Moving on to address the kind of theology student the university should form, Francis says “certainly not a theologian ‘of the museum’ that accumulates data and information on revelation without really knowing what to do with it.”
The theologian formed at the university, he says, “is a person able to build around themselves humanity, to transmit the divine Christian truth in a truly human dimension — and not an intellectual without talent, an ethicist without kindness or a bureaucrat of the sacred.”
I’ve always thought Pope Francis was a gift from God for the whole Church – not just the Roman Catholics, over whom he is chief pastor. So like Pope Saint John XXIII, in his close identification with the ‘sheep of the fold’ is the Pope, that he was able to make this statement:
“”Without mercy our theology, our law, our pastoral care runs the risk of collapse into bureaucratic pettiness or ideology, which of itself wants to tame the mystery,” the pope says. “Understanding theology is to understand God, who is love.”
To revert to the sublime dramatist (Wm. Shakespeare), in Portia’s famous theological statement: “The quality of mercy is not strained; it falleth as the gentle rain from heaven upon the earth beneath; it is thrice blessed” – blessed, I think by the Triune God from Whom is descends.
The academic study of theology, of itself, never ‘saved’ anyone. Unfortunately, there are some academic theologians whose sole interest is trying to ‘prove’ things about God that may not be our business. “My ways are not your ways, nor my thoughts your thoughts” might well be a Dominical statement directed towards academic theologians. Authentic theology needs praxis, without which it may just remain a lost ideal within the books in which it is so prodigally published.
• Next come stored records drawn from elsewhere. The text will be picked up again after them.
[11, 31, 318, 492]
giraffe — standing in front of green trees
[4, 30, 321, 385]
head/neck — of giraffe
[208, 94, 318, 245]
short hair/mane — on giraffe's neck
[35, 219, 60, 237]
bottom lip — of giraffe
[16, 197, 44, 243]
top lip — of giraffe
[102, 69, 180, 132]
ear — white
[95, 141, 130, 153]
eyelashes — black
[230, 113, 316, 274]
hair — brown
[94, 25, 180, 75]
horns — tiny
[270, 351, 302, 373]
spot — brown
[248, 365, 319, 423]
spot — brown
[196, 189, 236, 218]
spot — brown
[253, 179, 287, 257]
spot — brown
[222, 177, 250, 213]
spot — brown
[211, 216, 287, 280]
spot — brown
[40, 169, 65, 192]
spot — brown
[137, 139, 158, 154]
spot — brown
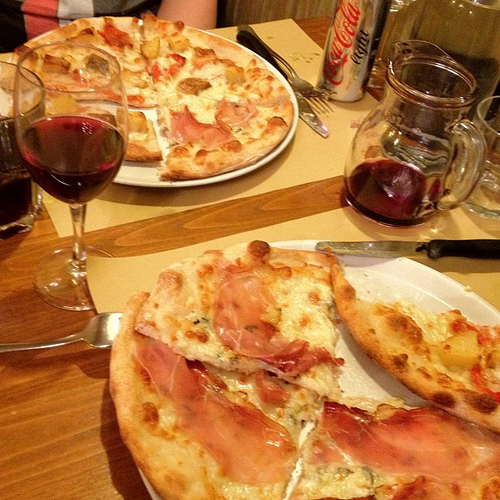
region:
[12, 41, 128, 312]
wine in a stem glass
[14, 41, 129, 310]
a glass of red wine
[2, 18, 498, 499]
two pizzas on white plates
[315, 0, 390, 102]
a Coca Cola light can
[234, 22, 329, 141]
a knife and fork on the table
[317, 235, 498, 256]
a black handle knife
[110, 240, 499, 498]
three whole slices of pizza on the plate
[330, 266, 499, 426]
a piece of an eaten pizza slice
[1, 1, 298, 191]
a plate of pizza on the table in front of a woman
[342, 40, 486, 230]
a glass pitcher containing a small amount of wine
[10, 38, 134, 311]
clear wine glass on long stem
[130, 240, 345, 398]
slice of pizza on bottom plate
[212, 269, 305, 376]
partial slice of canadian bacon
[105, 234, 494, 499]
round white ceramic plate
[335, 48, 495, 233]
clear glass drinking mug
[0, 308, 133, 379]
silver tone dinner fork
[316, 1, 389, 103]
silver and red can of coca-cola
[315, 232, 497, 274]
black and silver knife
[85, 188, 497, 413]
brown paper place mat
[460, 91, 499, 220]
empty clear drinking glass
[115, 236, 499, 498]
a full pizza pie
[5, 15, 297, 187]
a full pizza pie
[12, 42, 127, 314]
a tall stemmed glass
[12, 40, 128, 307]
a clear glass of red wine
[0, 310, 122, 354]
a silver fork utensil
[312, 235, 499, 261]
a black handled knife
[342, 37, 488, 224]
a glass syrup jar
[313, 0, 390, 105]
a silver can of Coca-Cola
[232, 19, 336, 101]
a silver fork utensil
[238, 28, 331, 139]
a black handled knife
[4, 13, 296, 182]
a pizza on a white plate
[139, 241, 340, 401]
a slice of cheese and ham pizza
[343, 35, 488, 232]
a glass pitcher of wine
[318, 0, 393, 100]
a can of soda on a table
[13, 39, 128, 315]
a glass of wine on a table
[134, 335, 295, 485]
a slice of ham on a pizza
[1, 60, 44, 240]
a glass filled with wine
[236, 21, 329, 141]
utensils on a paper mat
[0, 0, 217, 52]
person sitting in front of a pizza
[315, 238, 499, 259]
a knife propped on a white plate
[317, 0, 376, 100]
A silver can of Coca-Cola Light.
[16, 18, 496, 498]
Two pizzas.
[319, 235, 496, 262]
A black handled knife.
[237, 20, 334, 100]
A silver fork.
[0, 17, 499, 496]
A wooden table.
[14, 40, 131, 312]
A wine glass.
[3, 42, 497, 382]
Beige placemats.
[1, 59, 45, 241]
A small glass cup.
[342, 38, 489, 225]
A glass mug with a handle on it.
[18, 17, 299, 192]
A round white plate.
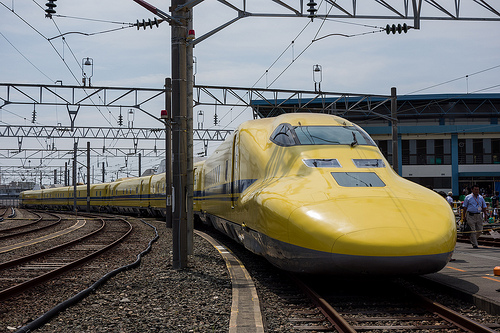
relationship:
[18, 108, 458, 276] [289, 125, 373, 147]
train has windshield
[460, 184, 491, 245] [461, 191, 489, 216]
man wearing shirt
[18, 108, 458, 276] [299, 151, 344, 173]
train has front light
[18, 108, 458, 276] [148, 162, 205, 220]
train has rear car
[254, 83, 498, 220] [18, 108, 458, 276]
building behind train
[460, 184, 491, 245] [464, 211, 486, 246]
man wearing pants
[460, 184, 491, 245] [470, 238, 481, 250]
man has shoe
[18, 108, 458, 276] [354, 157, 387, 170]
train has front light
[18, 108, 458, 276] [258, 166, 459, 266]
train has nose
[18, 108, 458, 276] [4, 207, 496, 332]
train on tracks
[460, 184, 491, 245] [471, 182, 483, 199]
man has head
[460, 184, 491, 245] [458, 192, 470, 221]
man has arm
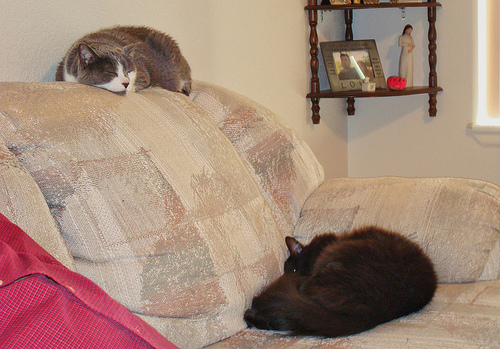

No wonder Pope Francis – named after the seraphic disciple who had a wary attitude towards the learning that comes from books (except the Bible) – warns those whose profession it is, to produce the ‘works of mercy’ that are at the heart of the Gospel.
When Theologians are steeped in the Mystery of Christ, in the Sacraments of Christ’s provision – together with the challenge of ‘Scripture, Tradition and Reason – sweet reason compels us to admit that ‘faith without works’ is dead, and has little to commend itseft to anyone.